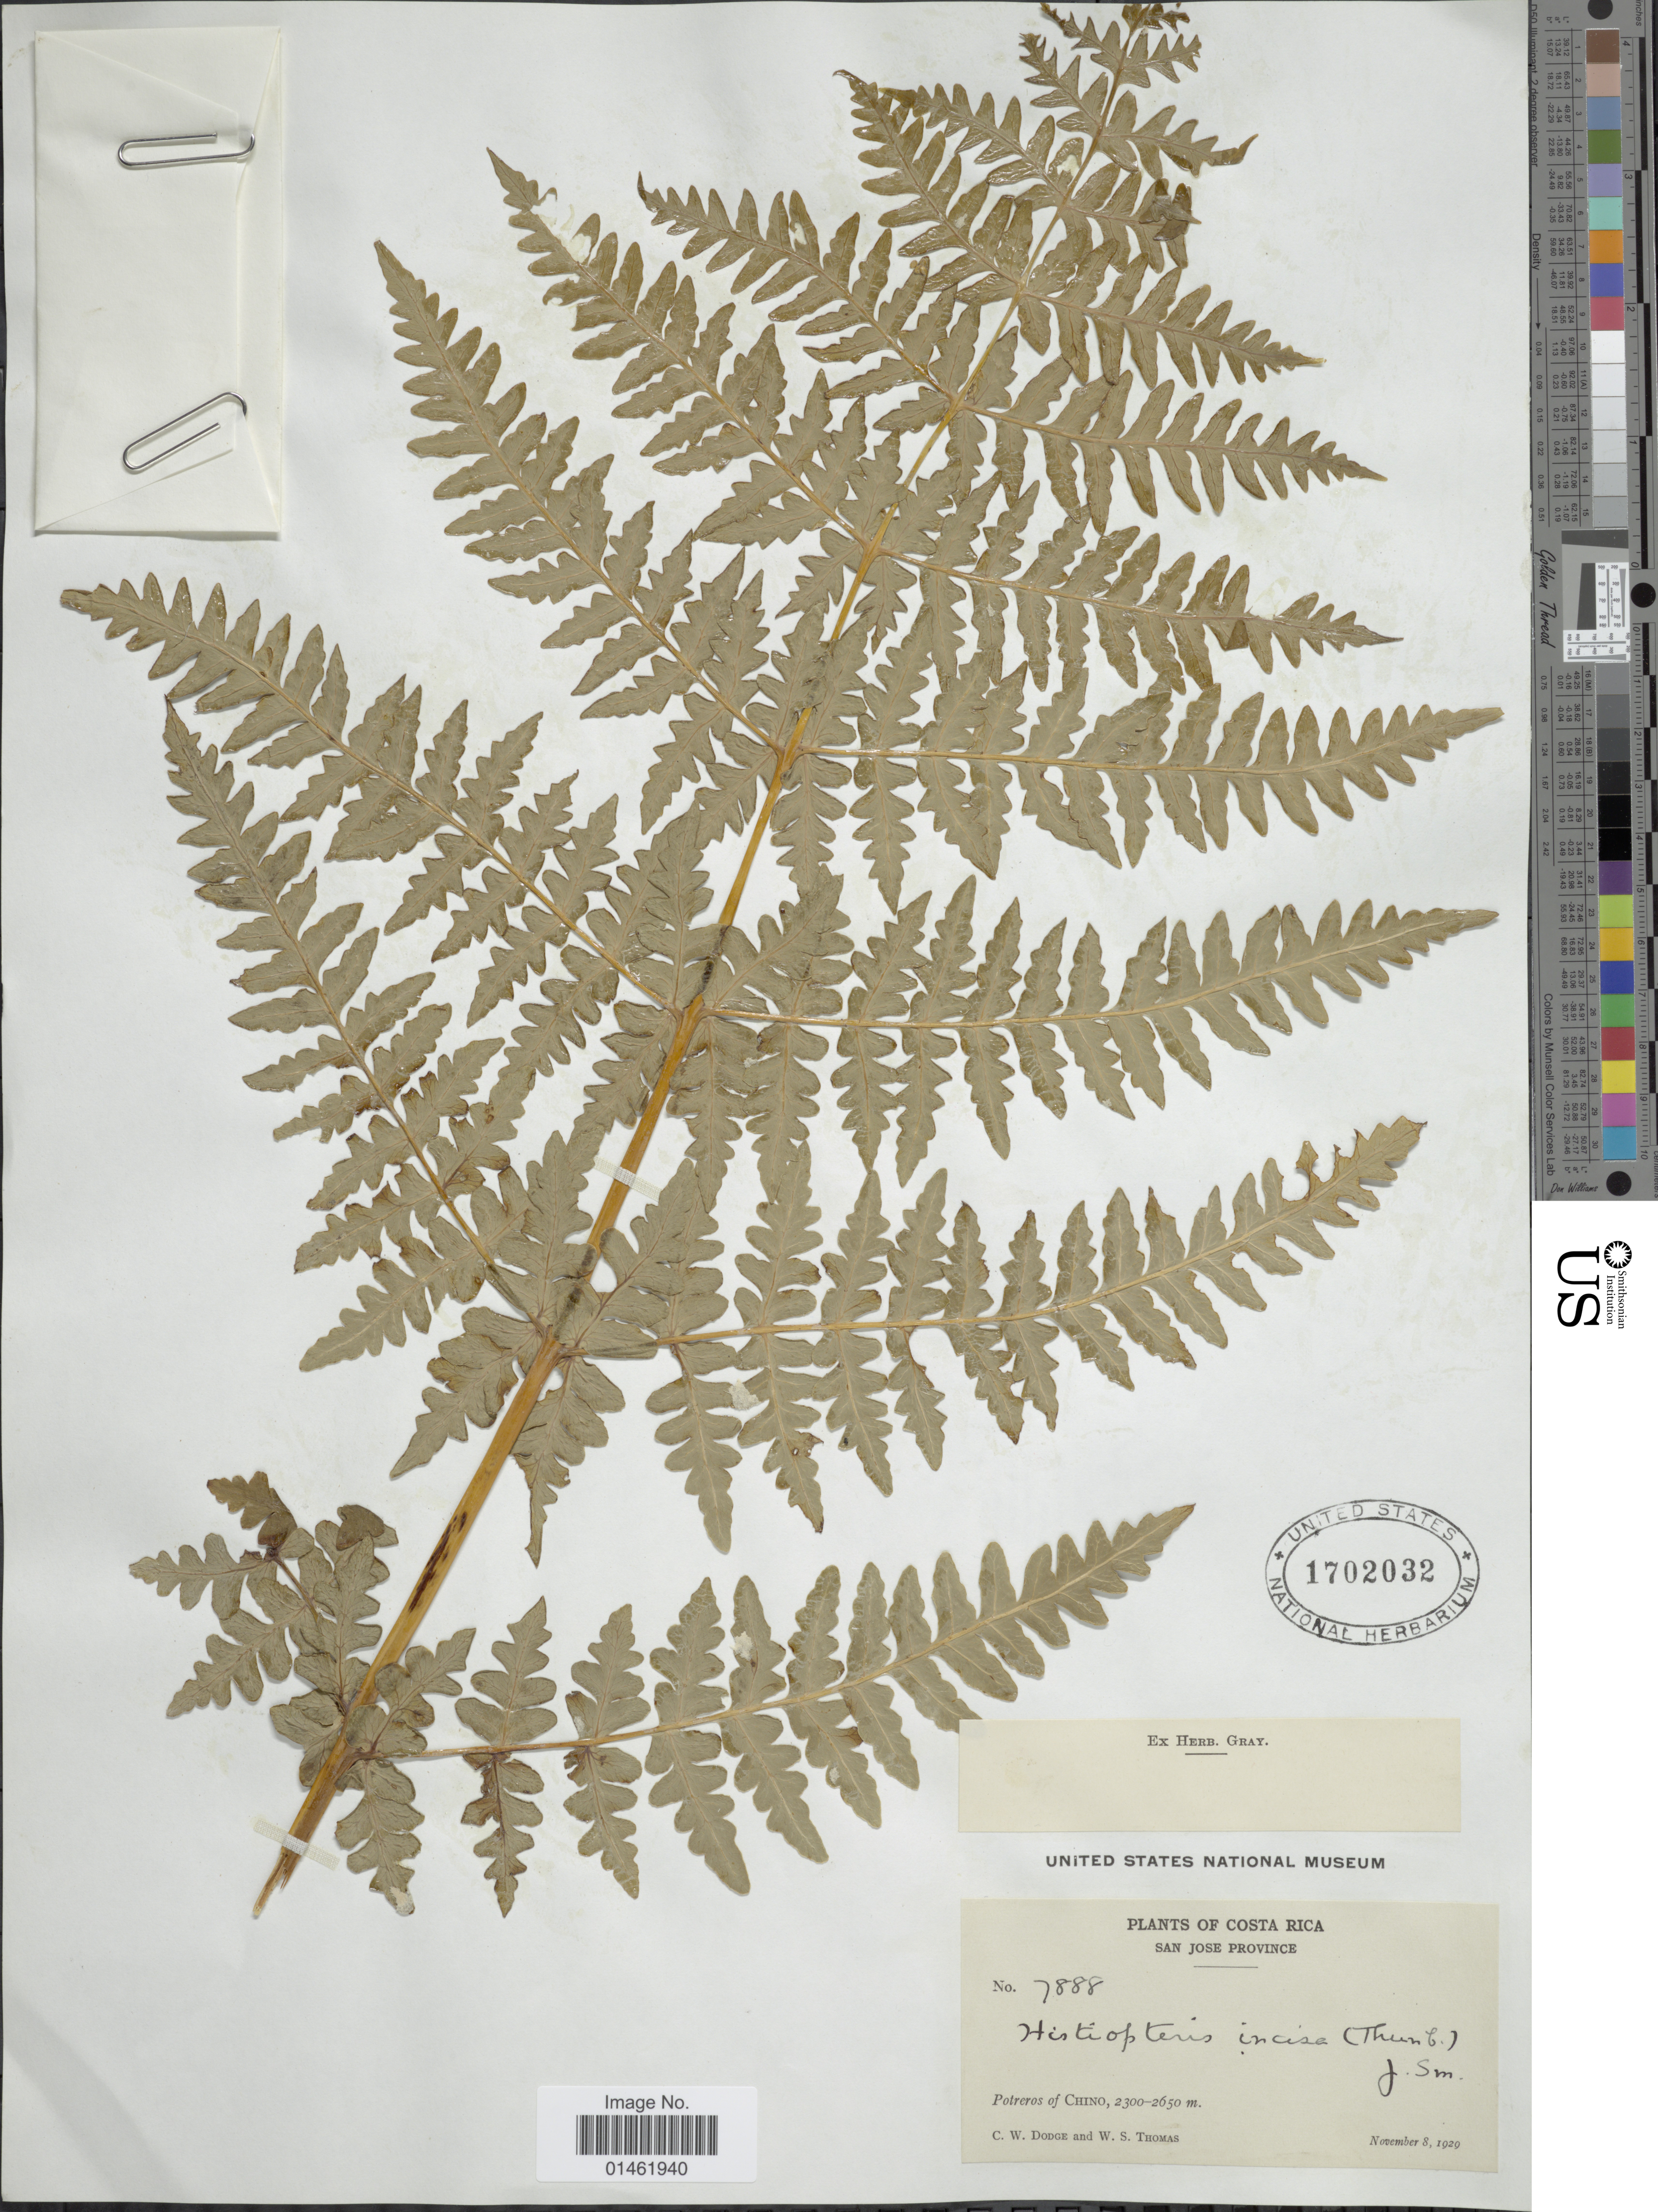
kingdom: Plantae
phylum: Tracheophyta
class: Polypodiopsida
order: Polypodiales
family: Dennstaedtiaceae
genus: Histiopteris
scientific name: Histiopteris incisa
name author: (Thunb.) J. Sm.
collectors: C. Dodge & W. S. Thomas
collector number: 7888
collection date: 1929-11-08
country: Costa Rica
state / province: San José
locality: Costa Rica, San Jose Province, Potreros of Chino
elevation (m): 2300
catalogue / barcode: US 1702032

PROBLEM TO SOLVE —
Quote every line of the entries word for word, leaving out any pictures.

THE REPLY —
kingdom: Plantae
phylum: Tracheophyta
class: Polypodiopsida
order: Polypodiales
family: Dennstaedtiaceae
genus: Histiopteris
scientific name: Histiopteris incisa
name author: (Thunb.) J. Sm.
collectors: C. Dodge & W. S. Thomas
collector number: 7888
collection date: 1929-11-08
country: Costa Rica
state / province: San José
locality: Costa Rica, San Jose Province, Potreros of Chino
elevation (m): 2300
catalogue / barcode: US 1702032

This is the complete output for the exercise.